Новини культури

In Lviv, the memory of professors executed by the Nazis was honoured

On the Vulytski Hills in Lviv, a commemoration was held in memory of Lviv academics, their children, wives and acquaintances who, in the night from 3 to 4 July 1941, were arrested by the city’s Nazi occupation authorities and on 4 and 5 July were executed without investigation or trial.

By the memorial in the form of a light stone arch, erected on the site of the tragedy, gathered representatives of Lviv’s municipal authorities, a delegation of the Republic of Poland, heads of Ukrainian and Polish universities, the academic community, clergy of various denominations, as well as Lviv residents and visiting Poles. An honour guard stood in front of the memorial; after the laying of flowers, a joint ecumenical memorial prayer was held. The city was represented at the events by the First Deputy Mayor of Lviv, Andriy Moskalenko.

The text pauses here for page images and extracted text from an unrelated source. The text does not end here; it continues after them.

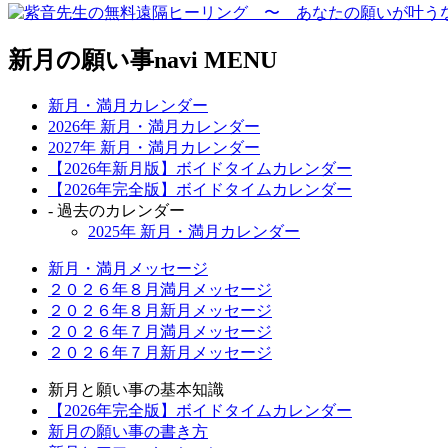
新月の願い事navi MENU
新月・満月カレンダー
2026年 新月・満月カレンダー
2027年 新月・満月カレンダー
【2026年新月版】ボイドタイムカレンダー
【2026年完全版】ボイドタイムカレンダー
- 過去のカレンダー
2025年 新月・満月カレンダー
新月・満月メッセージ
２０２６年８月満月メッセージ
２０２６年８月新月メッセージ
２０２６年７月満月メッセージ
２０２６年７月新月メッセージ
新月と願い事の基本知識
【2026年完全版】ボイドタイムカレンダー
新月の願い事の書き方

The monument to the renowned Lviv scholars executed by German Nazis in 1941 was unveiled on 3 July 2011. Its design was chosen through an international competition: the winner was a joint Polish-Ukrainian work by the sculptor Oleksandr Slyva from Krakow and Lviv architects Oleh Trofymenko and Dmytro Sorokevych.

The monument is designed as an arch of ten stones symbolising the Ten Commandments. One of the elements, representing the fifth commandment, “Thou shalt not kill!”, is deliberately “broken off”, emphasising the shattered integrity of the world when a person violates God’s law.

The memorial is located on the Vulytski Hills in the Students’ Park of the Lviv Polytechnic National University, in the area of Akademichna, Sakharova, Vidkryta and Lukasha-Karpyntsia Streets.

According to historical data, just a week after the start of the Soviet-German war, on 30 June 1941, Wehrmacht units entered Lviv. On 1–2 July, special SS units arrived in the city to eliminate those whom the Nazi regime considered its enemies. One such group, led by SS Brigadeführer E. Schöngarth, carried out, on the night of 4 July, the arrest and execution of more than forty professors from Lviv’s institutions of higher education.

Among the victims were prominent scholars, including lecturers of Lviv Polytechnic: K. Bartel, K. Weigel, A. Lomnytskyi, Bronisław and Zygmunt Longchamps de Berier, S. Piliat, V. Krukovskyi, V. Stożek and others. The annual events on the Vulytski Hills are intended to preserve the memory of this tragedy and to remind us of the price paid by Lviv’s intelligentsia during the Nazi occupation.